___ Records for this task ___

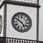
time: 4:49
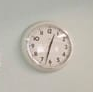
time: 12:32
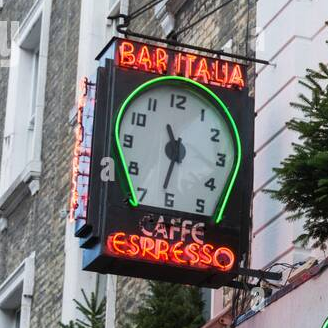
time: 11:32
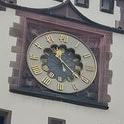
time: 11:21
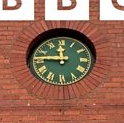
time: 11:46
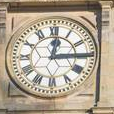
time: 12:14
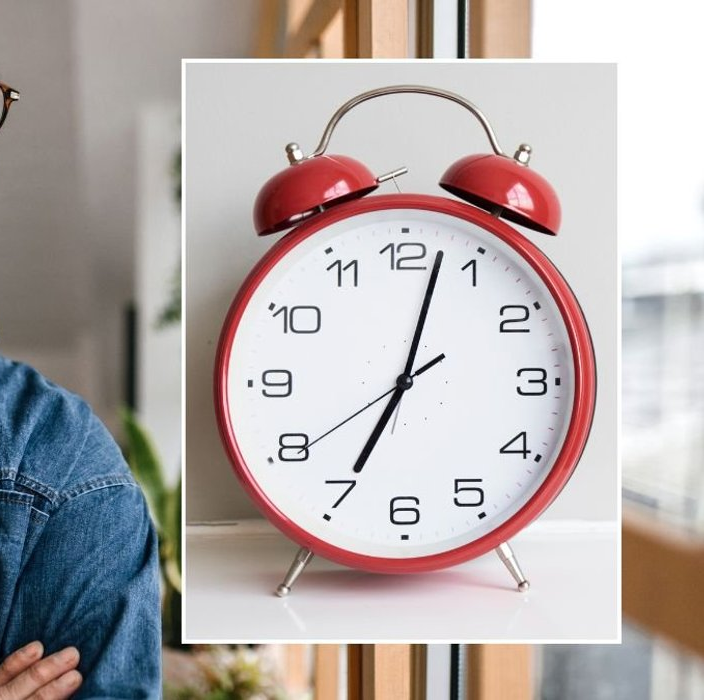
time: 7:02
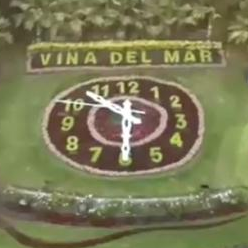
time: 10:30
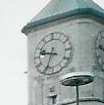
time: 9:33
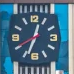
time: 12:33
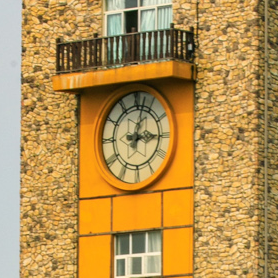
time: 3:02
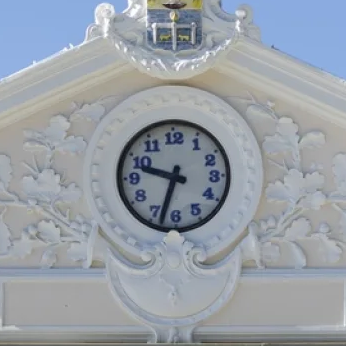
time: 9:33
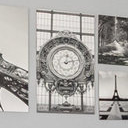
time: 12:12
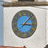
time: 3:07
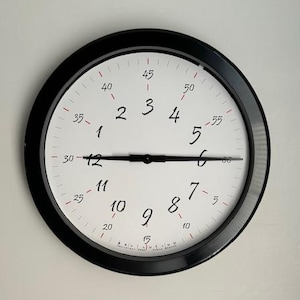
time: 9:14
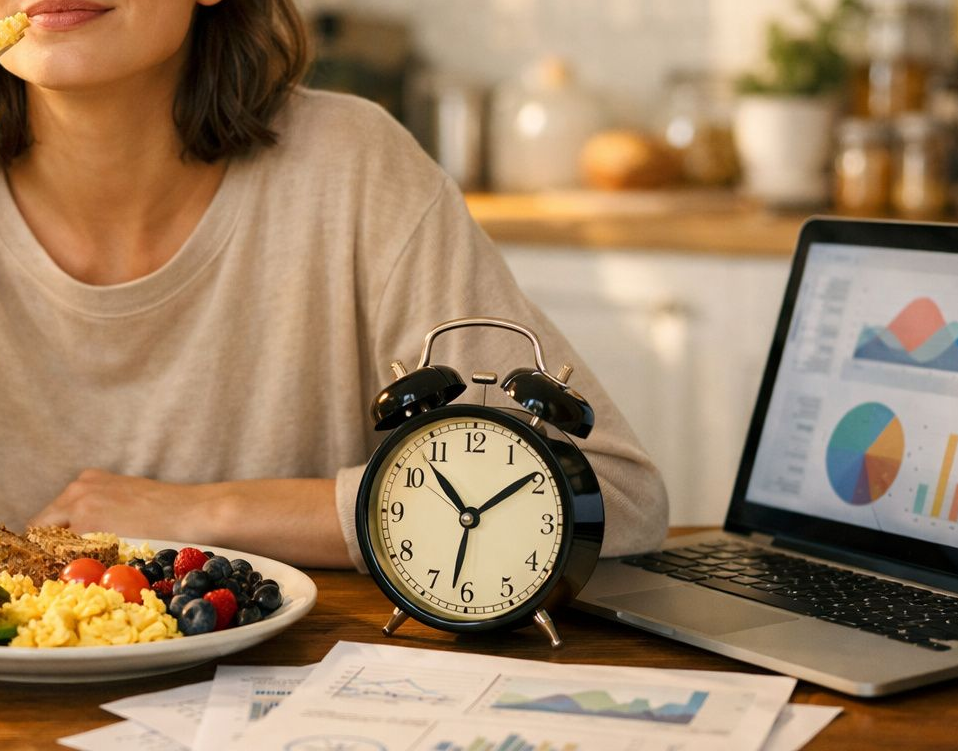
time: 10:31
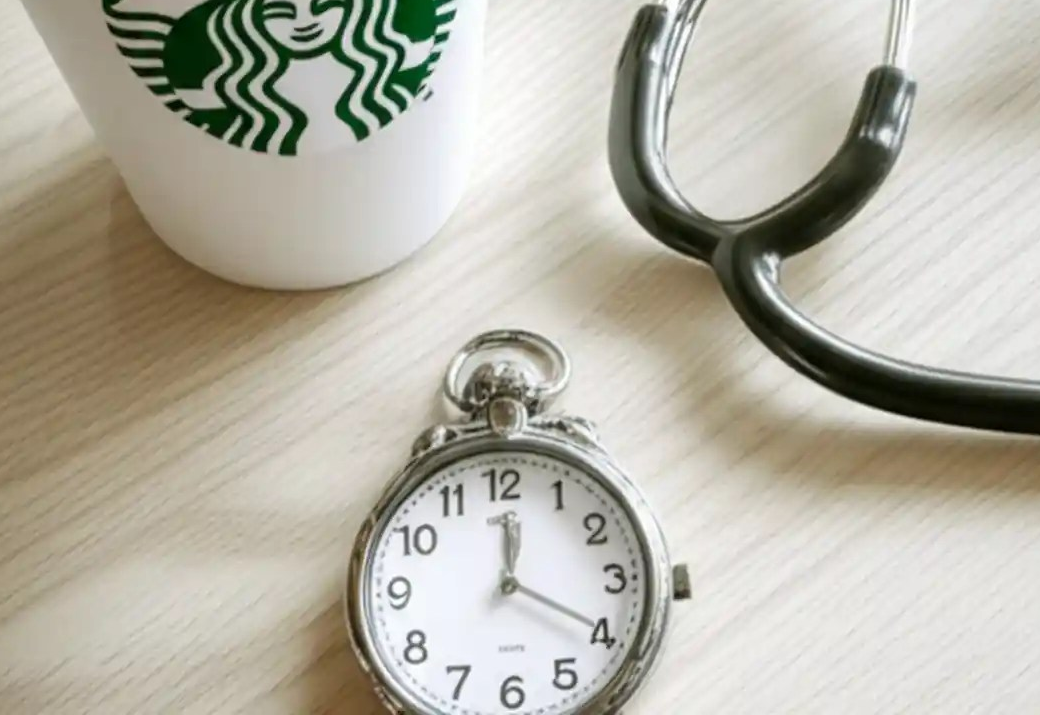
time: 12:19
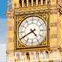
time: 4:40
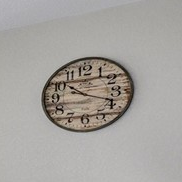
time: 10:18
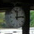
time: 12:13
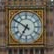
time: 6:50
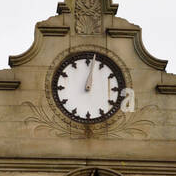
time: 1:02
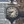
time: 8:38
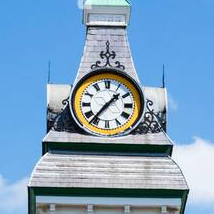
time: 1:36
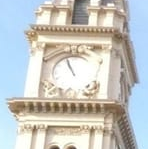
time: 10:56
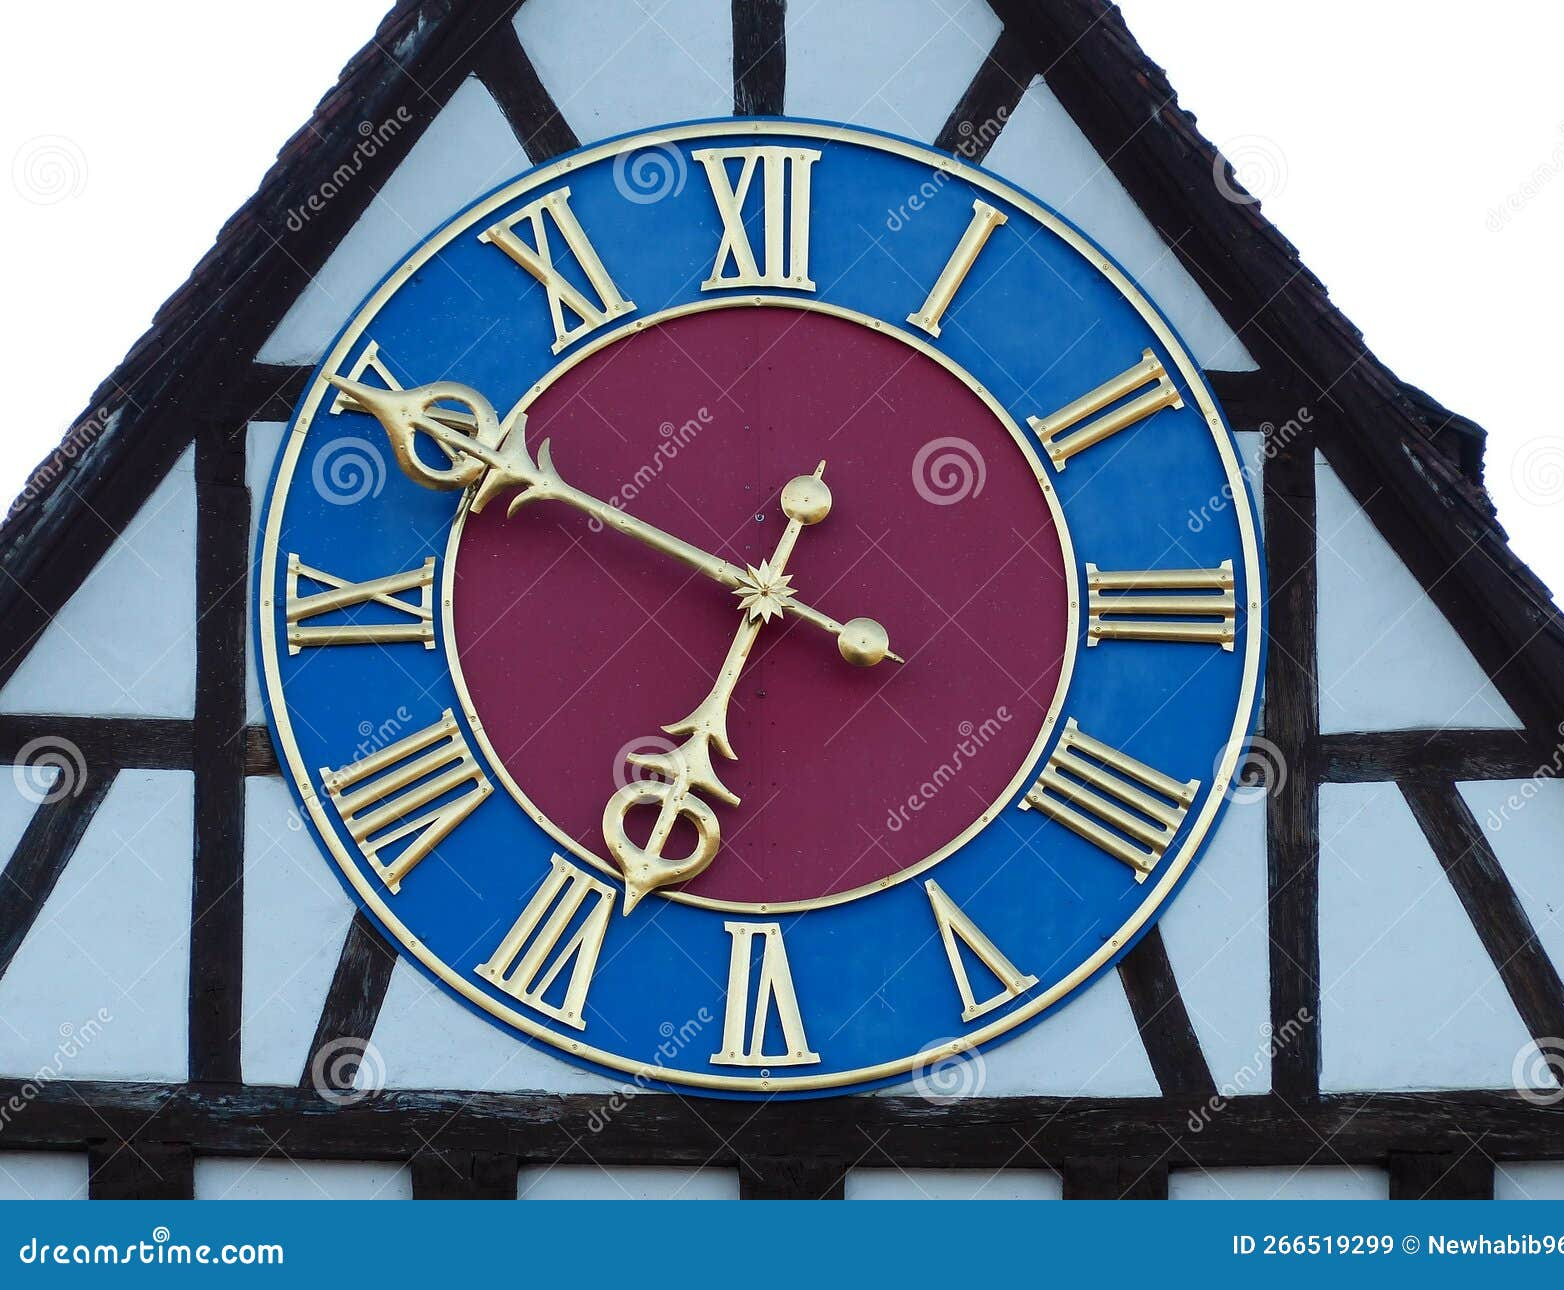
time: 6:49
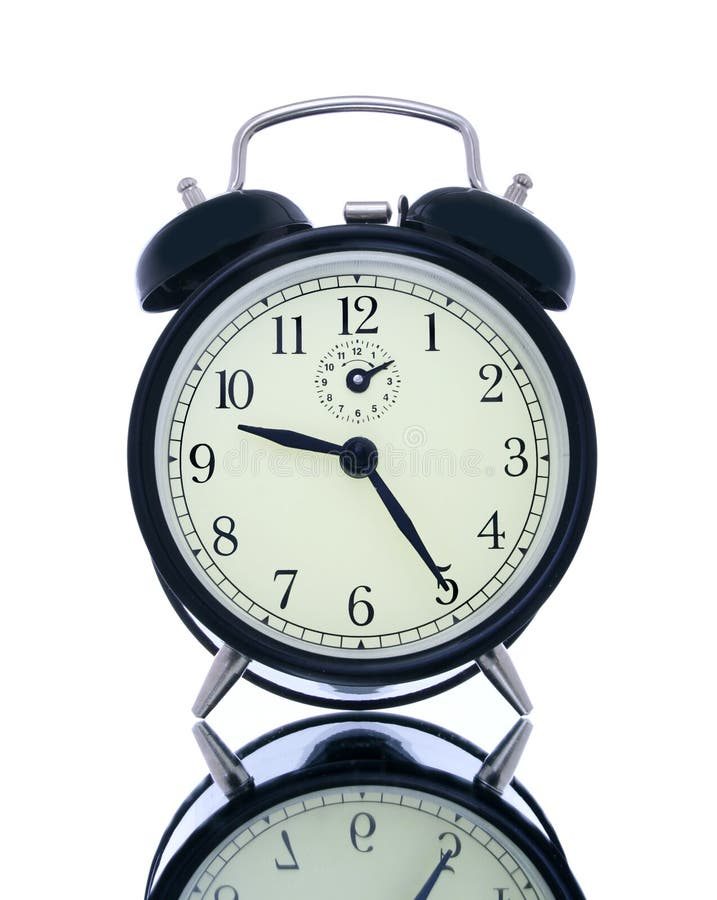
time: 9:24
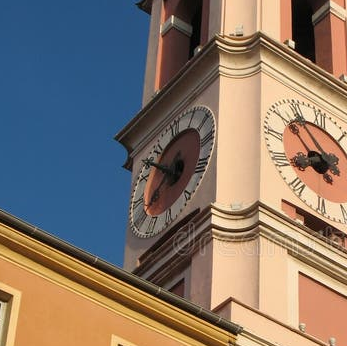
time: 7:51
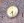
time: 7:27
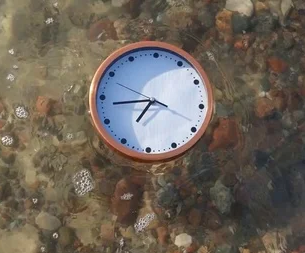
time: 6:43
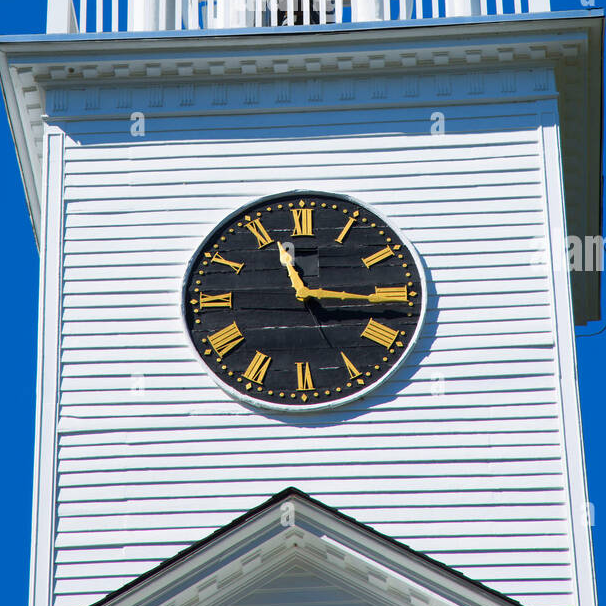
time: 11:15
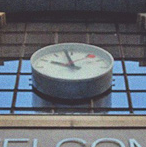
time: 9:57
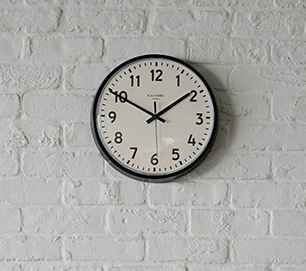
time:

___

** What needs to be done **
Can you copy out the time line of every record above, character for character, with the pictures left out?

** Task solution **
time: 4:49
time: 12:32
time: 11:32
time: 11:21
time: 11:46
time: 12:14
time: 7:02
time: 10:30
time: 9:33
time: 12:33
time: 3:02
time: 9:33
time: 12:12
time: 3:07
time: 9:14
time: 10:31
time: 12:19
time: 4:40
time: 10:18
time: 12:13
time: 6:50
time: 1:02
time: 8:38
time: 1:36
time: 10:56
time: 6:49
time: 9:24
time: 7:51
time: 7:27
time: 6:43
time: 11:15
time: 9:57
time:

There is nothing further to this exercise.